BB is incredulous. "Detective, are you actually saying these things out loud? Surely you cannot be serious!"
       
"I have never been more serious in my life. I'm so serious, I should have my own satellite radio corporation. And my name's not Shirley. Actually, my sister's name is but ---" Kopp suddenly hears himself, snapping back to a less ridiculous approach.
       
"Let's come at this another way. We have physical evidence linking you to the crime."
       
BB calmly asks, "Such as?"
       
Stroking his facial stubble, Kopp smugly grins. "The gun. And not just any kind of gun. A BB gun." He pauses for dramatic effect. "So BB, have you been missing your BB gun? That's right - your name is literally all over this thing."
       
"Detective, are you feeling okay? Or is this some sort of comedy bit? I mean, when does the camera crew jump out?"
       
"Oh there are cameras all right. Don't you worry about that. But there's nothing funny about this process, and I don't find comedy in what you did."
       
The two creatures glare at each other.
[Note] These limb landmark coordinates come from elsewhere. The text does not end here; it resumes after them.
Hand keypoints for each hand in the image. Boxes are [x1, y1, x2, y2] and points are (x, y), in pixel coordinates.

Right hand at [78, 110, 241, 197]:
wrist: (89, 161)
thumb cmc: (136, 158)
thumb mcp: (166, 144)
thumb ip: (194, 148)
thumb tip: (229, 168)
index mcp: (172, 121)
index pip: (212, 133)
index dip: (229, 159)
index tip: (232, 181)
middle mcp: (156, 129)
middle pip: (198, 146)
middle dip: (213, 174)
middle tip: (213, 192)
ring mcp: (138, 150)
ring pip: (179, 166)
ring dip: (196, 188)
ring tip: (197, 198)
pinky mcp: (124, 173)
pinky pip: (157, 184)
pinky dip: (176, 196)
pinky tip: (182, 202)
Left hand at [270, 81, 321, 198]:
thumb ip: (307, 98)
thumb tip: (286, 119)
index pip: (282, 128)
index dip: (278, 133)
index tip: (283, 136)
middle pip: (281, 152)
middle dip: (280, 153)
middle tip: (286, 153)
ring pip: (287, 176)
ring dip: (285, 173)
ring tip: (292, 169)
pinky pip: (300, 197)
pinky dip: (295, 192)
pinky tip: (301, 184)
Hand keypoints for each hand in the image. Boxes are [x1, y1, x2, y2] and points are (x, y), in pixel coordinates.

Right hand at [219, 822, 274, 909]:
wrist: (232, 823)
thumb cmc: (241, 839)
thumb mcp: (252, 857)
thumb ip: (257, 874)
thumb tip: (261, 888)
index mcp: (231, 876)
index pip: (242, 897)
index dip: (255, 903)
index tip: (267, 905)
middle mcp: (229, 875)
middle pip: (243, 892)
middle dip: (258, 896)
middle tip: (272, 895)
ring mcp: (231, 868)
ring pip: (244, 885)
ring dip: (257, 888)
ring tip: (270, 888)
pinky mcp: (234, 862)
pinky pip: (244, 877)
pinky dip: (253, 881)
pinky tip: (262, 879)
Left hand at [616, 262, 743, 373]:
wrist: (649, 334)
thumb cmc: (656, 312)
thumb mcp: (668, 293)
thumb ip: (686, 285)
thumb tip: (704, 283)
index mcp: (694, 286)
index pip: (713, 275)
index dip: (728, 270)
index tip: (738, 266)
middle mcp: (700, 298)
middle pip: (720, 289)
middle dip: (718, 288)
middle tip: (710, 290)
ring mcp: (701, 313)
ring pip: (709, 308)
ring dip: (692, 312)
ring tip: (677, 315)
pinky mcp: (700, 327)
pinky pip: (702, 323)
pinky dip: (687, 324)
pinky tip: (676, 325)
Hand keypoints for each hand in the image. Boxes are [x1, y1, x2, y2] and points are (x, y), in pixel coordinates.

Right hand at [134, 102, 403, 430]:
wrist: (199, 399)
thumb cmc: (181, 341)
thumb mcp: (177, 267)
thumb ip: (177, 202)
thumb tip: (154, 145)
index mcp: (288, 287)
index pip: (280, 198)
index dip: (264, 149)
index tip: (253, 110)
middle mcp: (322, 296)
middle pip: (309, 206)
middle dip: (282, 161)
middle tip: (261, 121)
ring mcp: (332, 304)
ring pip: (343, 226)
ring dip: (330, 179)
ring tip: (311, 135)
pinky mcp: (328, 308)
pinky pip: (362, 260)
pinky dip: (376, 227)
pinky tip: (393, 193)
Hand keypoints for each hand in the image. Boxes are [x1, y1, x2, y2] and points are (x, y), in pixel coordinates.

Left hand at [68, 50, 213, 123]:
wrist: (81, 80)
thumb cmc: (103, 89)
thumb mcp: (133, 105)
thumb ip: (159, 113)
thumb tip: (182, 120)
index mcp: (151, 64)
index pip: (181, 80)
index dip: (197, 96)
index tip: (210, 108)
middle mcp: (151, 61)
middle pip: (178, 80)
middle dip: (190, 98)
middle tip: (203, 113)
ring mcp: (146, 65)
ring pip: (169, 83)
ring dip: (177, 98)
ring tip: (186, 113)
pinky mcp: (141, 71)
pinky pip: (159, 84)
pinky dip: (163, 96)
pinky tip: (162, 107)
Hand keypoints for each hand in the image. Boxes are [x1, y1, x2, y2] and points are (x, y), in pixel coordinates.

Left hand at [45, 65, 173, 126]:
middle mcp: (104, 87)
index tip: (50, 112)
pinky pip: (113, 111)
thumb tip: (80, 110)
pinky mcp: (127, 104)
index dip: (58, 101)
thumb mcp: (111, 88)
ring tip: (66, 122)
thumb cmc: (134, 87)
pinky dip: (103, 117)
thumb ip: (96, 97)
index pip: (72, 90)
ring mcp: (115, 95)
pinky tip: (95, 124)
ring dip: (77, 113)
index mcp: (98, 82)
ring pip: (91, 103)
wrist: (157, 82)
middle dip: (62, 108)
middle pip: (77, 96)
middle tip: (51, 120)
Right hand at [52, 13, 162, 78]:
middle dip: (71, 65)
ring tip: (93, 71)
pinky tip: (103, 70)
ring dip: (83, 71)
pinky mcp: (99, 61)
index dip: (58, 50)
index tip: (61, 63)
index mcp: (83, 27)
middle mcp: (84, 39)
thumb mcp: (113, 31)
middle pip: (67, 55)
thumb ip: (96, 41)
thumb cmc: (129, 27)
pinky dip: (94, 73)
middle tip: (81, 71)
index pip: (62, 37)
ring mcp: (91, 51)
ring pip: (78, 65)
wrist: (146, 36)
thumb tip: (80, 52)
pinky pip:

Finally, BB breaks the painfully-awkward silence. "Detective, I know you have a job to do. But I can't give you what you want, because I simply didn't do it. I am only a bird. And a lovebird at that." He begins whistling a vaguely-familiar tune to Kopp's ears. Then he recites some of the lyrics with a slight alteration.
       
🎵 "Just a good ol' bird. Never meaning no harm. Making my way the only way I know how."
       
Kopp extends a finger in the direction of the door. "Get out."